I have a simple dataframe with datetime and their date
df = pd.DataFrame( [['2021-01-01 10:10', '2021-01-01'],
['2021-01-03 13:33', '2021-01-03'],
['2021-01-03 14:44', '2021-01-03'],
['2021-01-07 17:17', '2021-01-07'],
['2021-01-07 07:07', '2021-01-07'],
['2021-01-07 01:07', '2021-01-07'],
['2021-01-09 09:09', '2021-01-09']],
columns=['datetime', 'date'])
I would like to create a new column containing the last datetime of each day. I have something quite close, but the last datetime of the day is only filled on the last datetime of the day... A weird NaT (Not a Time) is filled on all other cells. Can you suggest something better?
df['eod']=df.groupby('date')['datetime'].tail(1)
CodePudding user response:
You don't really need another date
column if the date part is coming from the datetime column. You can group by dt.day
of the datetime column, then call last for the datetime
value:
>>> df['datetime'] = pd.to_datetime(df['datetime'])
>>> df.groupby(df['datetime'].dt.day)['datetime'].last()

Data extracts:
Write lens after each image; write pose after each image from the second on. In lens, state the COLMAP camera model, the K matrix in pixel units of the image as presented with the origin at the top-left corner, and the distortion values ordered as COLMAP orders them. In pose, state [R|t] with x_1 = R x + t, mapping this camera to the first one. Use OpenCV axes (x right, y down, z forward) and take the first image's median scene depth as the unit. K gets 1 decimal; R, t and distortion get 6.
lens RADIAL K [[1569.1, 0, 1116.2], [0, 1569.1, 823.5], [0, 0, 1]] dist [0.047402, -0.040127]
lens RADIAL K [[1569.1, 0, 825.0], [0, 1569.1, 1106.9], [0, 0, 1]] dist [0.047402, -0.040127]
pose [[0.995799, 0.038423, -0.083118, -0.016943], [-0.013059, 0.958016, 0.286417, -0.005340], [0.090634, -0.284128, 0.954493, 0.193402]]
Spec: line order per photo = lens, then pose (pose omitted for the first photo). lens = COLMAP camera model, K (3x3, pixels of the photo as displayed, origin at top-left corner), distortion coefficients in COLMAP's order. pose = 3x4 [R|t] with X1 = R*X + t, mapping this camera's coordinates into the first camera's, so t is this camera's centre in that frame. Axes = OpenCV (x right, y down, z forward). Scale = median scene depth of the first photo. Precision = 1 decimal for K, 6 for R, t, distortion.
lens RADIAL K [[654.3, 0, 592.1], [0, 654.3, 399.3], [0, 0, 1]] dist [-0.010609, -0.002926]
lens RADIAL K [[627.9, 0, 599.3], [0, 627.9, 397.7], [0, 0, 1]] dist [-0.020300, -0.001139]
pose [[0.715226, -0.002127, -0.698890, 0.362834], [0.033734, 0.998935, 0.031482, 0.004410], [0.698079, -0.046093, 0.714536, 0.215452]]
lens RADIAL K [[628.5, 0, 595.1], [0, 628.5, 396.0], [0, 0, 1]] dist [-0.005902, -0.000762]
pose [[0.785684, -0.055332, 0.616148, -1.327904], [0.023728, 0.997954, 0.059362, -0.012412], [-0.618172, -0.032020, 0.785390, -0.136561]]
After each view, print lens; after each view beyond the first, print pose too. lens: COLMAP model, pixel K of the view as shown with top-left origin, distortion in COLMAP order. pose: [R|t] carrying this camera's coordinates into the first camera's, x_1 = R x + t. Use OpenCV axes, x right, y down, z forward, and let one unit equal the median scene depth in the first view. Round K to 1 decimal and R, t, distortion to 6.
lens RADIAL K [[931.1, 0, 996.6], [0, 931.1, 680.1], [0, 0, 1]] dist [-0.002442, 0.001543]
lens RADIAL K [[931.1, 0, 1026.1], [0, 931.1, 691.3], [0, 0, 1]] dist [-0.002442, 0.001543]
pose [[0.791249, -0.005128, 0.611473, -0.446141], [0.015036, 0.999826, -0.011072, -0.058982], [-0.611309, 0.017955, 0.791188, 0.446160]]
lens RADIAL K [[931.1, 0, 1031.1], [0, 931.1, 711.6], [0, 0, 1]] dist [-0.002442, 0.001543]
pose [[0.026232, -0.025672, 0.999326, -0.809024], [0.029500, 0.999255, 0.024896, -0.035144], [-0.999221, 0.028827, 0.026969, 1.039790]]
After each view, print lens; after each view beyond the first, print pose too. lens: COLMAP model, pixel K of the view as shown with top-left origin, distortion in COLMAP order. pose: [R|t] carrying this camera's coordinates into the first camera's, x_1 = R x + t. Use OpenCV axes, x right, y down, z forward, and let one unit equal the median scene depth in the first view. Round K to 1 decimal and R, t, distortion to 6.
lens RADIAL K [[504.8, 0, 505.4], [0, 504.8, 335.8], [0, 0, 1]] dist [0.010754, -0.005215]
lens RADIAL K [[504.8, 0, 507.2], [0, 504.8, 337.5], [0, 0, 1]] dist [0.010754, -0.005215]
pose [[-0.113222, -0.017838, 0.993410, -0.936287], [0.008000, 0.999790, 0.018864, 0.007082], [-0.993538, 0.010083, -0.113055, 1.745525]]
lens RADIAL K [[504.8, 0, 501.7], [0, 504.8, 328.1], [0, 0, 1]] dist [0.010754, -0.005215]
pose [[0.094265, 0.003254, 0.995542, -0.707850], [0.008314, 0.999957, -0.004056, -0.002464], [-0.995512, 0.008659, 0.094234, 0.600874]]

Exercises to complete:
A - Translate this sentence from the pandas forum thread into Spanish: "I would like to create a new column containing the last datetime of each day."
B - Carry on the pandas forum thread from its final line.

Response list:
A - Me gustaría crear una nueva columna que contenga la última fecha y hora de cada día.

B -
datetime
1 2021-01-01 10:10:00
3 2021-01-03 14:44:00
7 2021-01-07 01:07:00
9 2021-01-09 09:09:00
Name: datetime, dtype: datetime64[ns]
CodePudding user response:
You are probably looking for transform
which will return the result to every row in the group.
df['eod'] = df.groupby('date').transform('last')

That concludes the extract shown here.